[What is expected]: Write out, from the entries below, exactly the lines that run between the lines holding "10 the Tribe, the" and "14 instrument utilized", inclusive, and stop there.

[The data]:
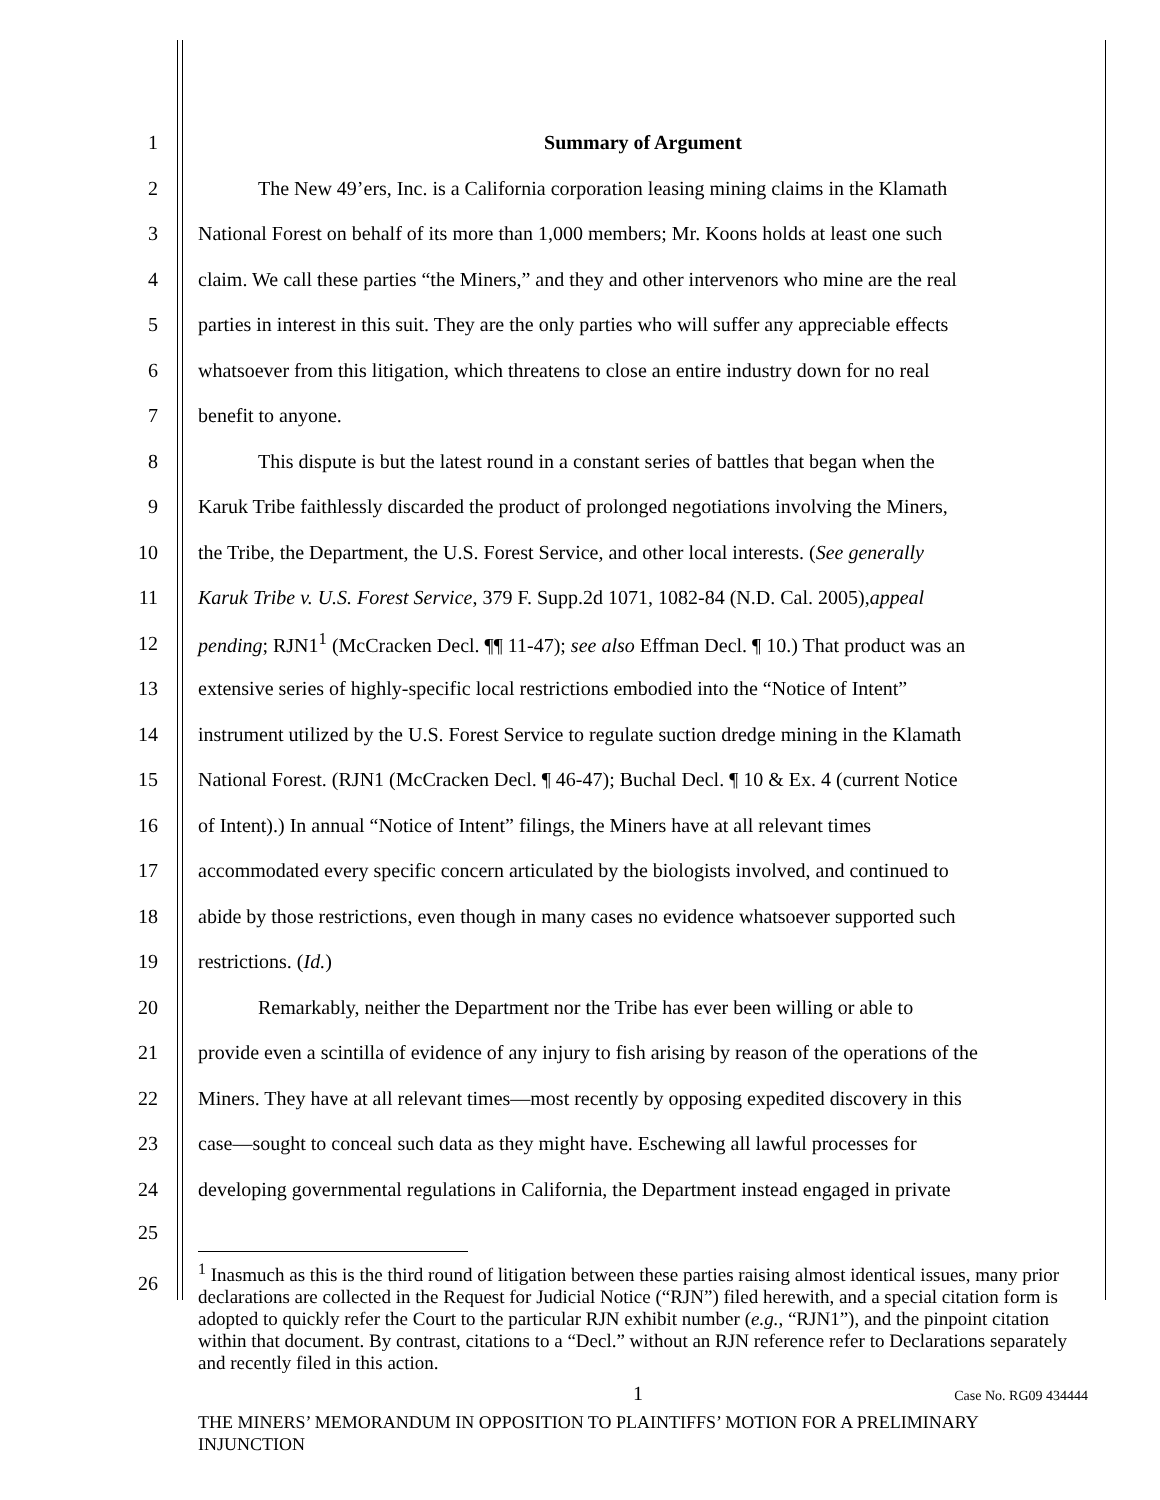1 Summary of Argument
2   The New 49’ers, Inc. is a California corporation leasing mining claims in the Klamath
3 National Forest on behalf of its more than 1,000 members; Mr. Koons holds at least one such
4 claim. We call these parties “the Miners,” and they and other intervenors who mine are the real
5 parties in interest in this suit. They are the only parties who will suffer any appreciable effects
6 whatsoever from this litigation, which threatens to close an entire industry down for no real
7 benefit to anyone.
8   This dispute is but the latest round in a constant series of battles that began when the
9 Karuk Tribe faithlessly discarded the product of prolonged negotiations involving the Miners,
10 the Tribe, the Department, the U.S. Forest Service, and other local interests. (See generally
11 Karuk Tribe v. U.S. Forest Service, 379 F. Supp.2d 1071, 1082-84 (N.D. Cal. 2005), appeal
12 pending; RJN1<sup>1</sup> (McCracken Decl. ¶¶ 11-47); see also Effman Decl. ¶ 10.) That product was an
13 extensive series of highly-specific local restrictions embodied into the “Notice of Intent”
14 instrument utilized by the U.S. Forest Service to regulate suction dredge mining in the Klamath
15 National Forest. (RJN1 (McCracken Decl. ¶ 46-47); Buchal Decl. ¶ 10 & Ex. 4 (current Notice
16 of Intent).) In annual “Notice of Intent” filings, the Miners have at all relevant times
17 accommodated every specific concern articulated by the biologists involved, and continued to
18 abide by those restrictions, even though in many cases no evidence whatsoever supported such
19 restrictions. (Id.)
20   Remarkably, neither the Department nor the Tribe has ever been willing or able to
21 provide even a scintilla of evidence of any injury to fish arising by reason of the operations of the
22 Miners. They have at all relevant times—most recently by opposing expedited discovery in this
23 case—sought to conceal such data as they might have. Eschewing all lawful processes for
24 developing governmental regulations in California, the Department instead engaged in private
25
26
<sup>1</sup> Inasmuch as this is the third round of litigation between these parties raising almost identical issues, many prior declarations are collected in the Request for Judicial Notice (“RJN”) filed herewith, and a special citation form is adopted to quickly refer the Court to the particular RJN exhibit number (e.g., “RJN1”), and the pinpoint citation within that document. By contrast, citations to a “Decl.” without an RJN reference refer to Declarations separately and recently filed in this action.
1 Case No. RG09 434444
THE MINERS’ MEMORANDUM IN OPPOSITION TO PLAINTIFFS’ MOTION FOR A PRELIMINARY INJUNCTION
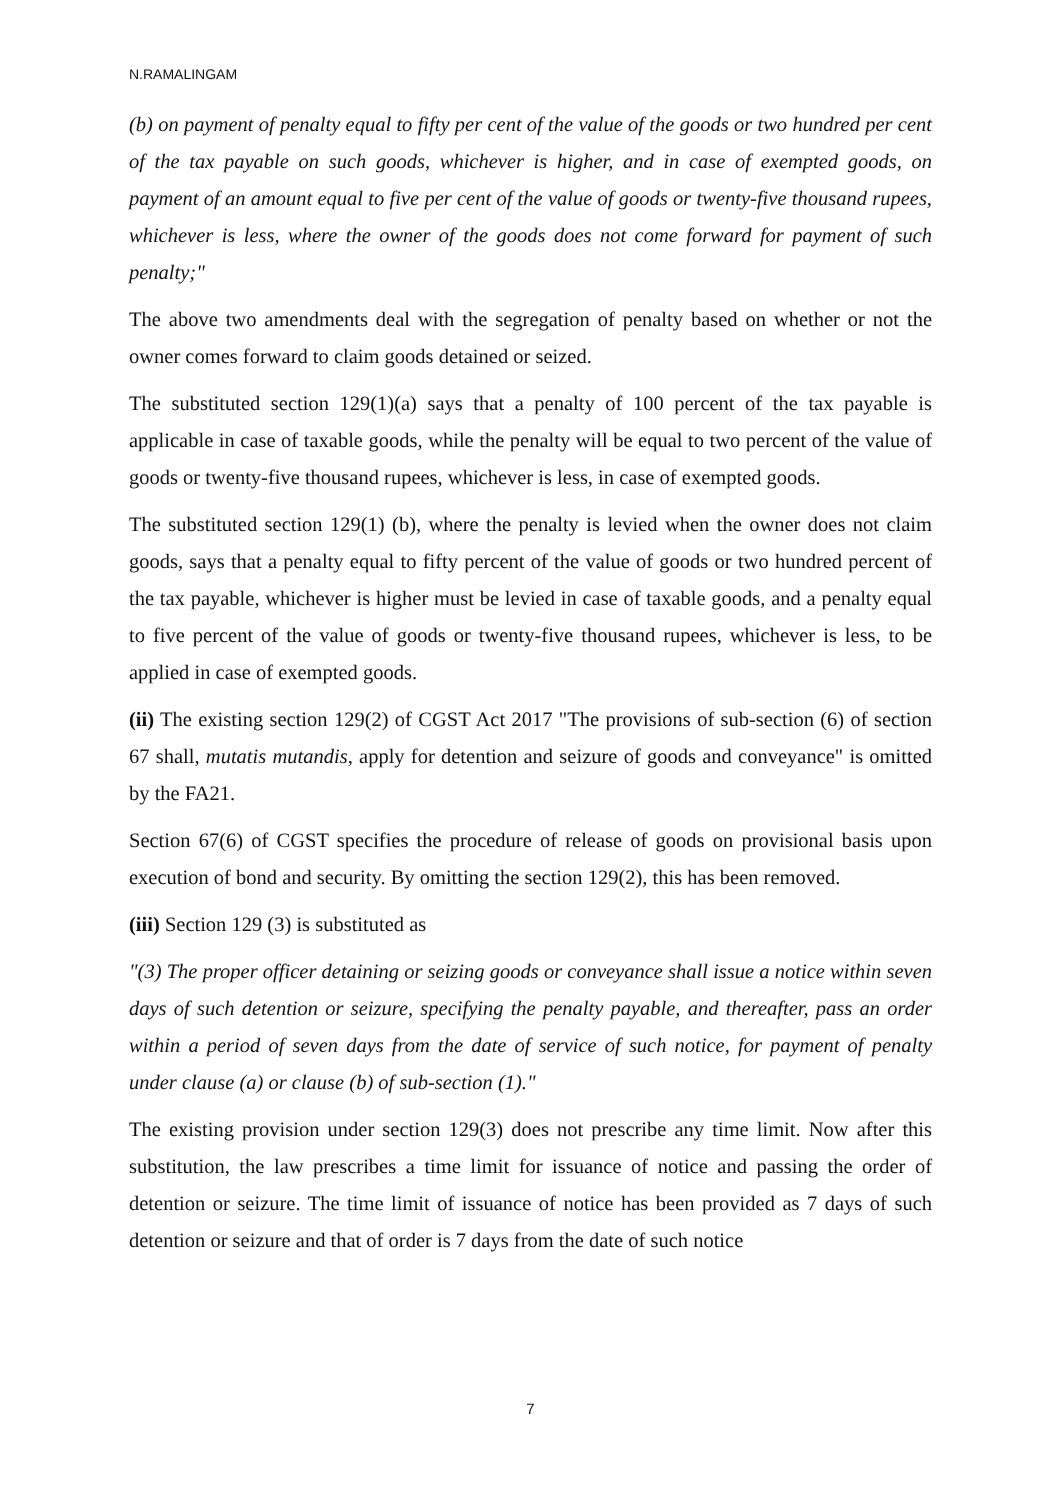N.RAMALINGAM
(b) on payment of penalty equal to fifty per cent of the value of the goods or two hundred per cent of the tax payable on such goods, whichever is higher, and in case of exempted goods, on payment of an amount equal to five per cent of the value of goods or twenty-five thousand rupees, whichever is less, where the owner of the goods does not come forward for payment of such penalty;"
The above two amendments deal with the segregation of penalty based on whether or not the owner comes forward to claim goods detained or seized.
The substituted section 129(1)(a) says that a penalty of 100 percent of the tax payable is applicable in case of taxable goods, while the penalty will be equal to two percent of the value of goods or twenty-five thousand rupees, whichever is less, in case of exempted goods.
The substituted section 129(1) (b), where the penalty is levied when the owner does not claim goods, says that a penalty equal to fifty percent of the value of goods or two hundred percent of the tax payable, whichever is higher must be levied in case of taxable goods, and a penalty equal to five percent of the value of goods or twenty-five thousand rupees, whichever is less, to be applied in case of exempted goods.
(ii) The existing section 129(2) of CGST Act 2017 "The provisions of sub-section (6) of section 67 shall, mutatis mutandis, apply for detention and seizure of goods and conveyance" is omitted by the FA21.
Section 67(6) of CGST specifies the procedure of release of goods on provisional basis upon execution of bond and security. By omitting the section 129(2), this has been removed.
(iii) Section 129 (3) is substituted as
"(3) The proper officer detaining or seizing goods or conveyance shall issue a notice within seven days of such detention or seizure, specifying the penalty payable, and thereafter, pass an order within a period of seven days from the date of service of such notice, for payment of penalty under clause (a) or clause (b) of sub-section (1)."
The existing provision under section 129(3) does not prescribe any time limit. Now after this substitution, the law prescribes a time limit for issuance of notice and passing the order of detention or seizure. The time limit of issuance of notice has been provided as 7 days of such detention or seizure and that of order is 7 days from the date of such notice
7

[Result for this task]:
10 the Tribe, the Department, the U.S. Forest Service, and other local interests. (See generally
11 Karuk Tribe v. U.S. Forest Service, 379 F. Supp.2d 1071, 1082-84 (N.D. Cal. 2005), appeal
12 pending; RJN1<sup>1</sup> (McCracken Decl. ¶¶ 11-47); see also Effman Decl. ¶ 10.) That product was an
13 extensive series of highly-specific local restrictions embodied into the “Notice of Intent”
14 instrument utilized by the U.S. Forest Service to regulate suction dredge mining in the Klamath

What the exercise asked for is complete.